A green and pleasant land suits England fine
If England could have turned up at any ground in the country, in their situation of needing a win to stay in the one-day series, they would have picked Trent Bridge. It's a venue that always encourages swing bowling and when a pitch with a strong green tinge greeted them, they knew they'd been presented with everything they could have hoped for.
Winning the toss is a lottery, but maybe the coin falling Alastair Cook's way was a favour from the 'cricketing gods' he had invoked after defeat at Lord's. However, England couldn't afford to let the opportunity slip away and proceeded to produce a performance as dynamic as the previous two have been dismal. But while the bowling was incisive, nothing was more dynamic than the way the captain himself batted to finish on 95 off 75 balls and Cook said: "I can't remember hitting the ball sweeter... when you win by 10 wickets and play like that it doesn't get much better."
England's players have not always been impressed with the one-day surfaces they get given for home matches. At Headingley James Anderson realised they shouldn't have bowled first when an early delivery gripped off the pitch, and after Lord's Stuart Broad tweeted "Off to Trent Bridge...hopefully a quicker wicket."
What they got was early movement and good carry. It's the latter which made Cook happiest and Steve Birks, the head groundsman, could well have earned a post-match drink. "We got what we asked for from the groundsman, who should take a lot of credit, it was very brave to leave that much grass on," Cook said.

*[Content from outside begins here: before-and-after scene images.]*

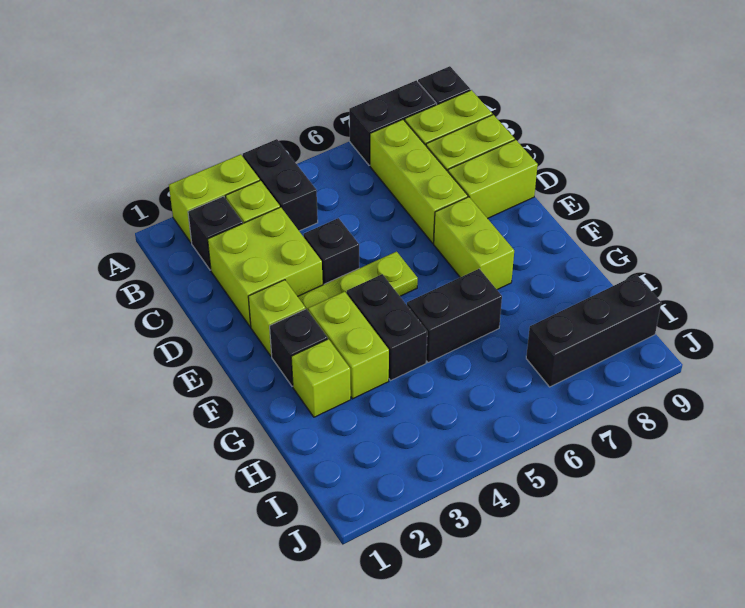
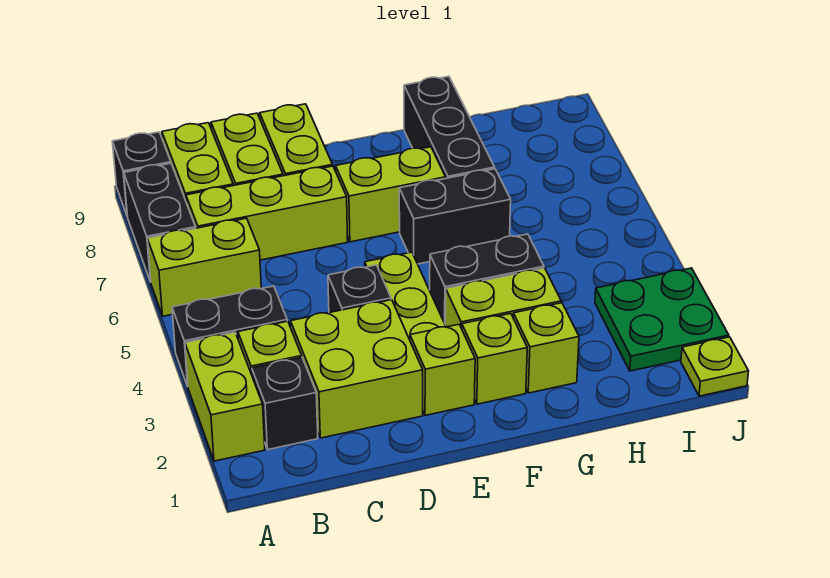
none -> lime brick A6:B6 level 1
black brick F2 level 1 -> lime brick F2 level 1
black brick G5:G6 level 1 -> black brick F6:G6 level 1
none -> green plate I2:J3 level 1
black brick I7:I9 level 1 -> black brick G7:G9 level 1
none -> lime plate J1 level 1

However, there were soon murmurs that conditions favoured England too much. Should that matter? Of course not. It's difficult to imagine anyone in India or Sri Lanka moaning if a pitch turns too much, in South Africa if Johannesburg is a bit quick or, many years ago, if Jamaica and Barbados would whistle past the batsman's ears. Perhaps the talk starts because 'English' conditions are so unique, but that's what makes cricket in this country a compelling, if at times damp, spectacle.
As Cook showed, if the bowling was poor runs could flow freely and England won the psychological battle as much as what happened in the middle. "I thought that pitch was as flat as I'd played on," Cook said. "It came on very nicely. It was just those first few overs it did a little. It was just the carry, that's what we want, we are very good in those conditions. The Sri Lankans might have looked at it and thought it did a lot more than it actually did."
Dilshan was philosophical about the conditions his team were handed as this series continued to show clearly where the strengths of the two teams lie. "They are very experienced in these conditions but when they come to the subcontinent they struggle in flat conditions," he said. "We have bowled really well in the last two games on flat wickets. They are used to these conditions and they adjusted better in the two matches they won. We can't use excuses for losing matches."
In many ways having favourable conditions can be a burden as the pressure goes onto the bowlers to make the most of them, especially when the captain has put the opposition into bat. In Anderson, though, they have one of the best in the world at exploiting such advantages and by taking three wickets in his first five overs he knocked the stuffing out of Sri Lanka. Such is the expectation of Anderson when the ball hoops that three scalps felt like the minimum but, despite a middle-order rally led by Kumar Sangakkara, he wasn't needed to complete his 10 overs.
"The way we bowled up front put us on the front foot," Cook said. "That catch Bressy took [to remove Angelo Mathews] changed the game when they were getting a partnership going and Jade [Dernbach] in the Powerplay, an area we haven't done well, I thought did very well."
England are level in the series and that will make for a compelling contest at Old Trafford. Yet, while the short-term goal of keeping the contest alive has been a resounding success, it's impossible to say it was an afternoon and evening that taught us anything new about this England one-day side in the field.
However, for a developing team it's vital that they can at least win matches - and series - in home conditions which in turn builds confidence for tougher challenges, of which many will follow this winter in India and the Middle East. It would be a significant feather in Cook's cap to take the series, while maintaining his Test-match form, and both captains will open their curtains on Saturday with keen interest.